Return, word for word, everything in Tilray's insider trading policy from "Insider Trading Policy" down to "to these restrictions.".

[DOCUMENT SECTION]

--------------------

EX-19 4 ex_700090.htm EXHIBIT 19 HTML Editor

EXHIBIT 19

 

 

Tilray, Inc.

 

INSIDER TRADING AND TRADING WINDOW POLICY As Amended BY THE BOARD OF DIRECTORS

 

(2021)

 

   
   

 

 

 

 

I.

Introduction

 

This policy determines acceptable transactions in the securities of Tilray, Inc. (the “Company”) by our employees, directors and consultants. During the course of your employment, directorship or consultancy with the Company, you may receive important information that is not yet publicly available (“inside information”), about the Company or about other publicly-traded companies with which the Company has business dealings. Because of your access to this inside information, you may be in a position to profit financially by buying or selling, or in some other way dealing, in the Company’s stock, or stock of another publicly-traded company, or to disclose such information to a third party who does so profit (a “tippee”).

 

 

II.

Insider Trading Policy

 

 

A.

Securities Transactions

 

Use of inside information by someone for personal gain, or to pass on, or “tip,” the inside information to someone who uses it for personal gain, is illegal, regardless of the quantity of shares, and is therefore prohibited. You can be held liable both for your own transactions and for transactions effected by a tippee, or even a tippee of a tippee. Furthermore, it is important that the appearance of insider trading in securities be avoided. The only exception is that transactions directly with the Company, e.g., option exercises for cash or purchases under the Company’s employee stock purchase plan, are permitted. However, the subsequent sale (including the sale of shares in a cashless exercise program) or other disposition of such stock is fully subject to these restrictions.

 

 

B.

--------------------

[STORED DATA]
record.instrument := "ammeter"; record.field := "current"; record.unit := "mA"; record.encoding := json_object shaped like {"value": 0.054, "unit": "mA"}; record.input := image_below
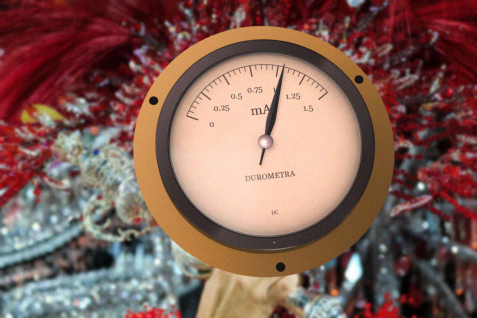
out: {"value": 1.05, "unit": "mA"}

--------------------

[RESULT OF THE EXERCISE]
Insider Trading Policy

 

 

A.

Securities Transactions

 

Use of inside information by someone for personal gain, or to pass on, or “tip,” the inside information to someone who uses it for personal gain, is illegal, regardless of the quantity of shares, and is therefore prohibited. You can be held liable both for your own transactions and for transactions effected by a tippee, or even a tippee of a tippee. Furthermore, it is important that the appearance of insider trading in securities be avoided. The only exception is that transactions directly with the Company, e.g., option exercises for cash or purchases under the Company’s employee stock purchase plan, are permitted. However, the subsequent sale (including the sale of shares in a cashless exercise program) or other disposition of such stock is fully subject to these restrictions.